Ferdinand Schwerdfeger (1734 - 1818)
Ferdinand Schwerdfeger figure parmi les plus importants ébénistes parisiens de la fin du XVIIIe siècle. Après son accession à la maîtrise, en mai 1786, il installe son atelier dans la capitale et connaît immédiatement une grande notoriété. Cependant, son œuvre demeure relativement méconnue ; dû à sa date de maîtrise tardive et au fait que l’artisan estampilla peu. Parmi les quelques meubles qui peuvent lui être attribués avec certitude, mentionnons un ensemble livré pour Marie-Antoinette, ainsi que quelques caisses de régulateurs et de pendules dont les cadrans sont signés par les plus grands horlogers de l’époque, particulièrement Antide Janvier, Jean-Simon Bourdier et Robert Robin (voir M-A Paulin, Schwerdfeger, ébéniste de Marie-Antoinette, in L’Estampille/L’Objet d’art, octobre 2003).

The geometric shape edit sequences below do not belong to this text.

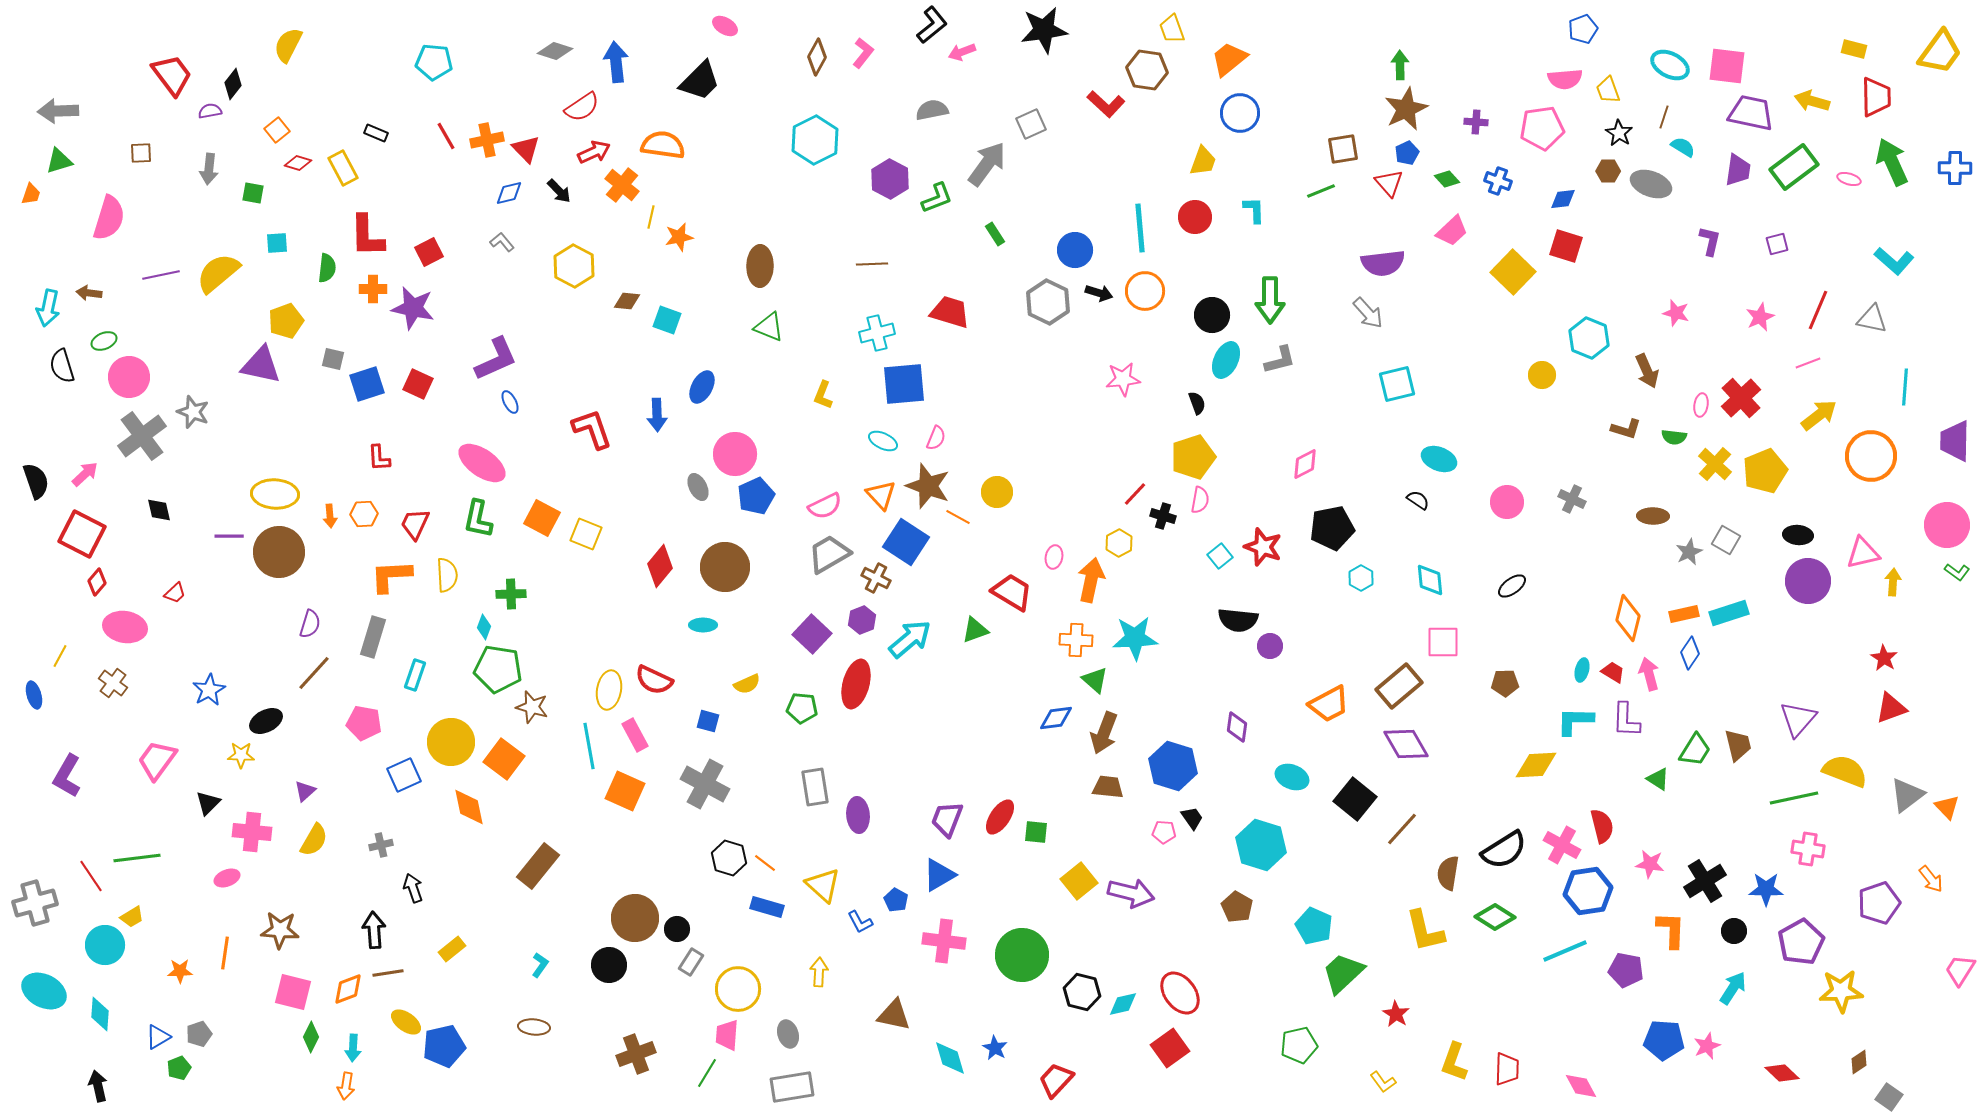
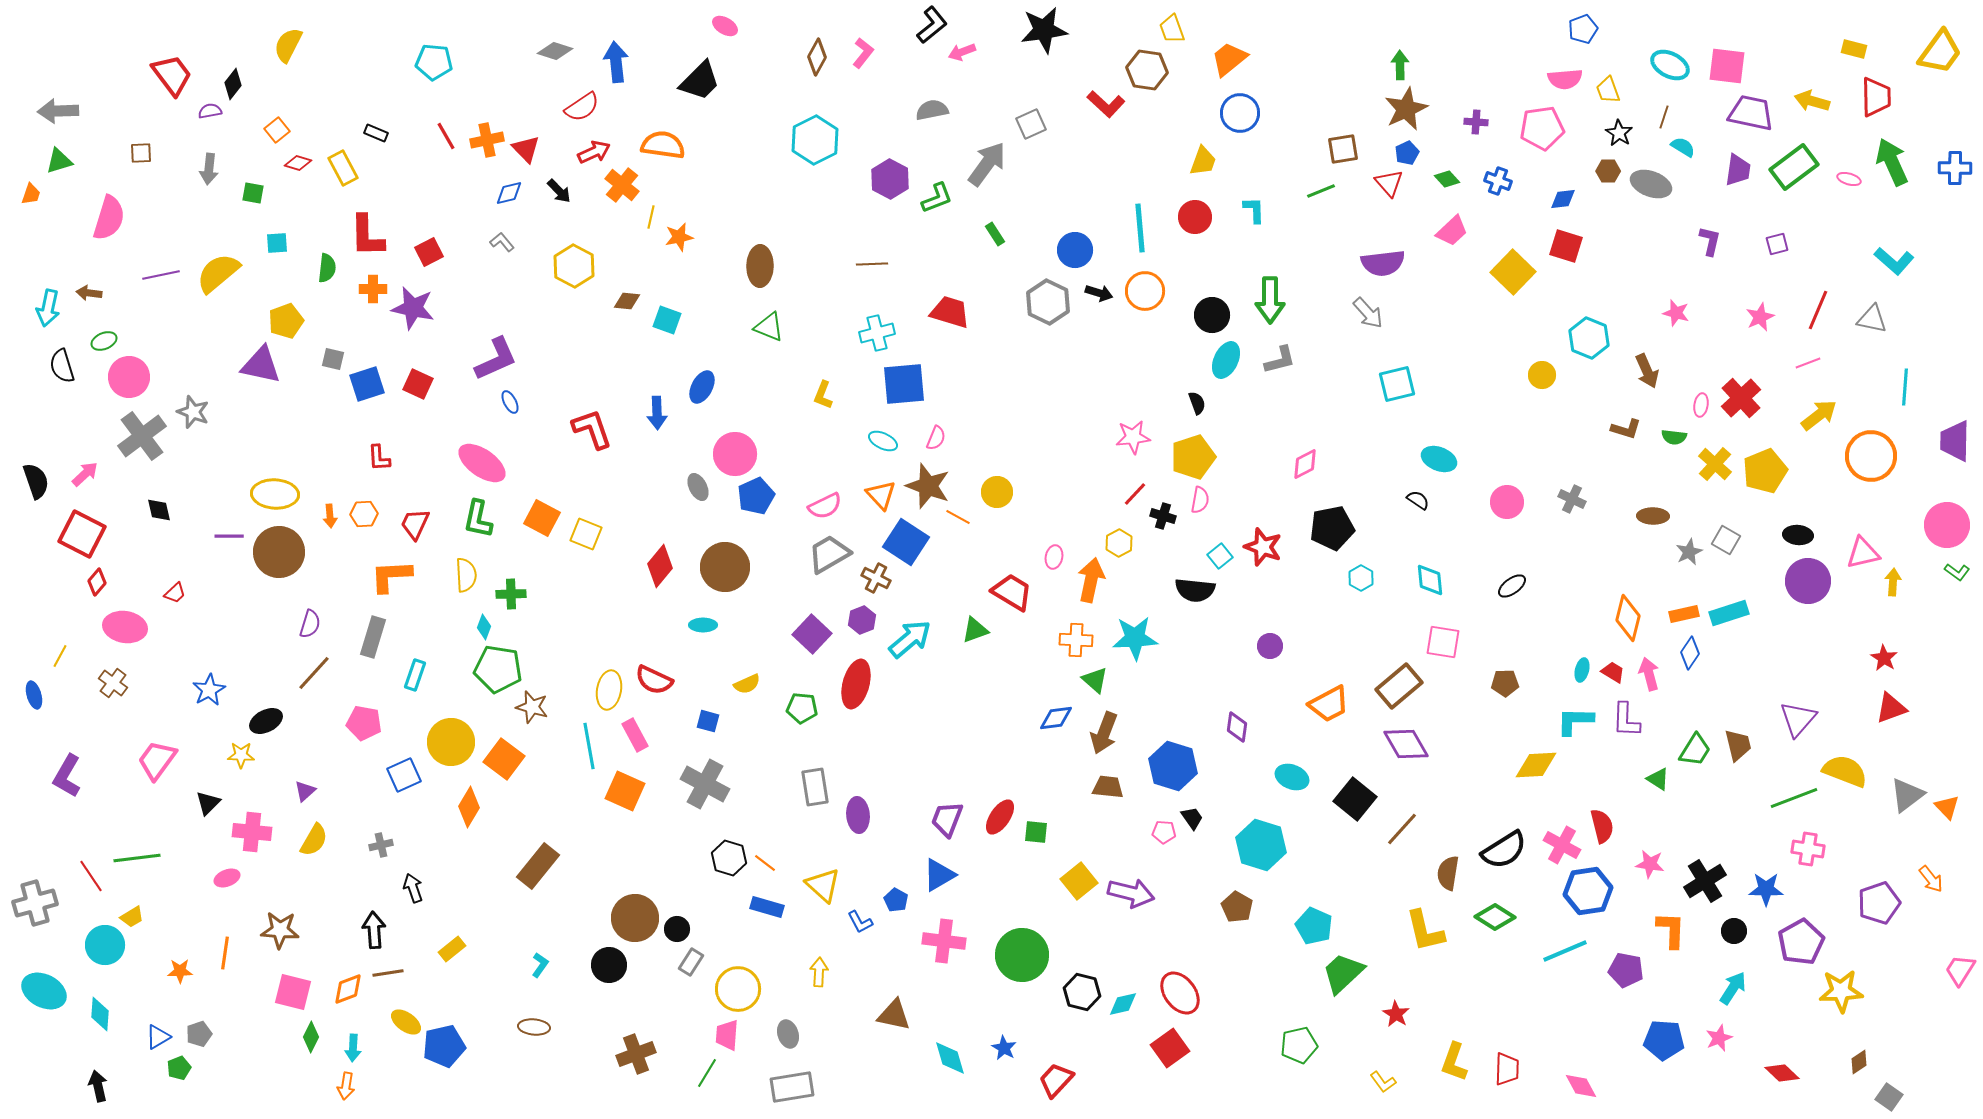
pink star at (1123, 379): moved 10 px right, 58 px down
blue arrow at (657, 415): moved 2 px up
yellow semicircle at (447, 575): moved 19 px right
black semicircle at (1238, 620): moved 43 px left, 30 px up
pink square at (1443, 642): rotated 9 degrees clockwise
green line at (1794, 798): rotated 9 degrees counterclockwise
orange diamond at (469, 807): rotated 42 degrees clockwise
pink star at (1707, 1046): moved 12 px right, 8 px up
blue star at (995, 1048): moved 9 px right
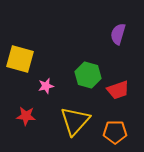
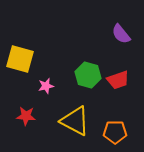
purple semicircle: moved 3 px right; rotated 55 degrees counterclockwise
red trapezoid: moved 10 px up
yellow triangle: rotated 44 degrees counterclockwise
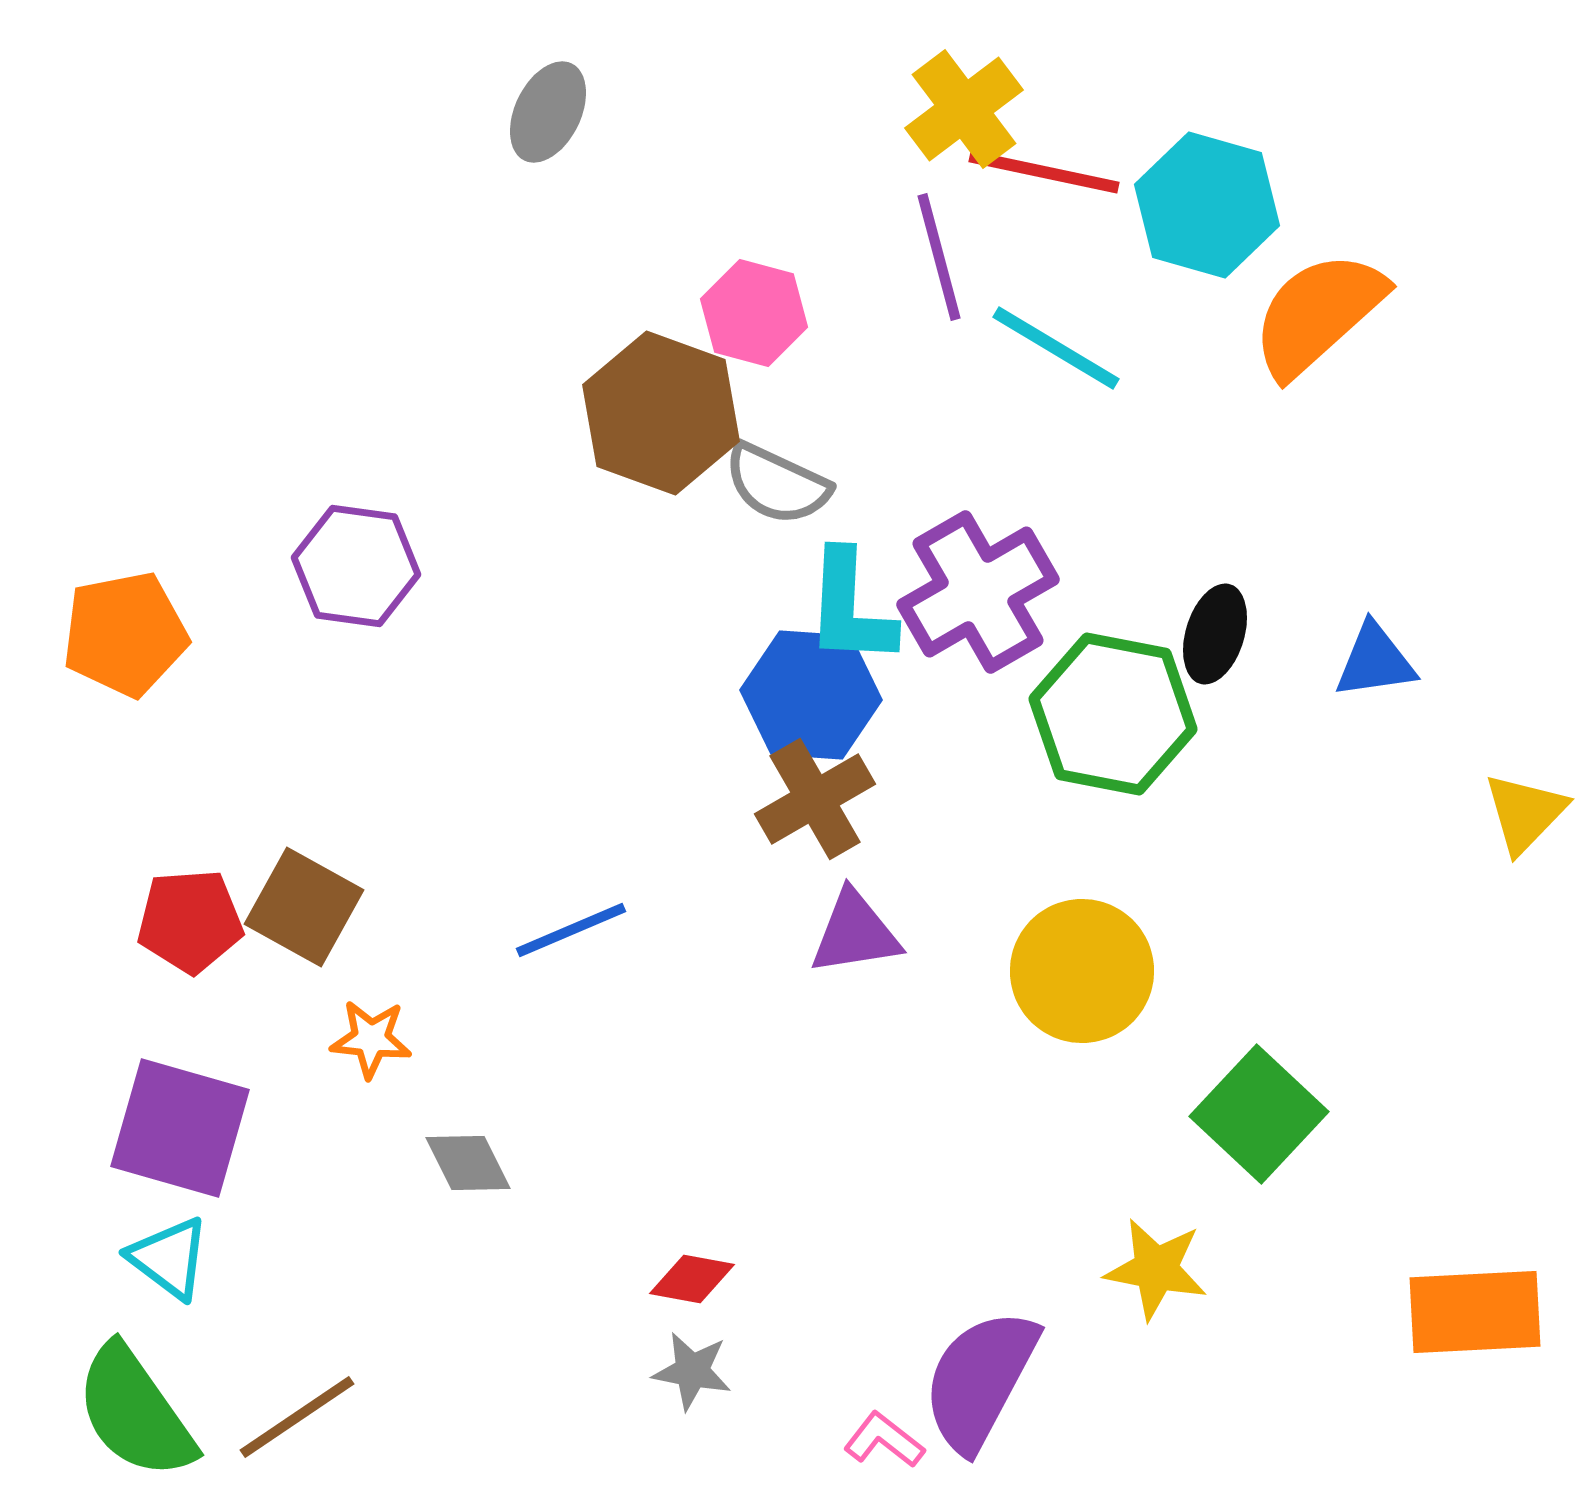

Joseph Coteau (1740 - 1801)
Joseph Coteau est le plus célèbre émailleur de son temps et collabora avec la plupart des grands horlogers parisiens de l’époque. Il était né à Genève, ville dans laquelle il devint maître peintre-émailleur de l’Académie de Saint Luc en 1766 ; puis il vint s’installer à Paris quelques années plus tard. A partir de 1772, jusqu’à la fin de sa vie, il est installé rue Poupée. Coteau laissa notamment son nom à une technique précieuse d’émaux en relief qu’il mit au point avec Parpette destinée au décor de certaines pièces de porcelaine de Sèvres et qu’il utilisa par la suite pour le décor des cadrans des pendules les plus précieuses ; décorés de ce décor si caractéristique, mentionnons notamment : une écuelle couverte et son plateau qui appartiennent aux collections du Musée national de la Céramique à Sèvres (Inv. SCC2011-4-2) ; ainsi qu’une paire de vases dits « cannelés à guirlandes » conservée au Musée du Louvre à Paris (parue dans le catalogue de l’exposition Un défi au goût, 50 ans de création à la manufacture royale de Sèvres (1740-1793), Musée du Louvre, Paris, 1997, p.108, catalogue n°61) ; et une aiguière et sa cuvette dites « de la toilette de la comtesse du Nord » exposées au Palais de Pavlovsk à Saint-Pétersbourg (reproduites dans M. Brunet et T. Préaud, Sèvres, Des origines à nos jours, Office du Livre, Fribourg, 1978, p.207, fig.250). Enfin, soulignons, qu’une pendule lyre de l’horloger Courieult en porcelaine bleue de Sèvres, le cadran signé « Coteau » et daté « 1785 », est conservée au Musée national du château de Versailles ; elle semble correspondre à l’exemplaire inventorié en 1787 dans les appartements de Louis XVI au château de Versailles (illustrée dans Y. Gay et A. Lemaire, « Les pendules lyre », in Bulletin de l’Association nationale des collectionneurs et amateurs d’Horlogerie ancienne, automne 1993, n°68, p.32C).